Bank of England rules that banks should not have more than 15% of their lending at more than 4.5 times income means it is much harder to get mortgages for higher multiples.
While property prices are still to return to the pre-recession peak in Birmingham, the average cost has risen by almost 44 per cent in London. The average property price in Birmingham is £134,800, which represents a 4.7 per cent rise compared to last year but remains 2.8 per cent below the 2007 peak. London house prices rose 9.6pc in the year to September 2015, meaning the average London property now costs £499,997, according to data from the Land Registry. That means that the average home in Birmingham is 27 per cent of the cost of the equivalent property in the capital. The difference in property prices is now the most it has been for two decades.
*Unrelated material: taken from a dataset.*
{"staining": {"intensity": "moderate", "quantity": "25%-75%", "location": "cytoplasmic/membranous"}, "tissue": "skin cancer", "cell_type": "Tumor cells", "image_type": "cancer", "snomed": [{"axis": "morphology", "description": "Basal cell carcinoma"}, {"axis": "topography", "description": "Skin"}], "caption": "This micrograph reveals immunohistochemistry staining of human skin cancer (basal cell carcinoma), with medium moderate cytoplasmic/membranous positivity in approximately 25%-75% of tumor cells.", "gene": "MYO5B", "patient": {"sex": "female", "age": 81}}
Will this last? With the development of Birmingham city centre notably at Paradise Circus, the regeneration of the Jewellery Quarter, the addition of iconic landmarks such as Grand Central Station and the new library and the planned HS2 terminal, Birmingham is on the up and this can be seen from the increasing numbers of foreign investors who are preferring to spend their money in the second city.
So where should you invest? Yes, I have a soft spot for Burnley, my ancestral home, but the smart money is on Birmingham!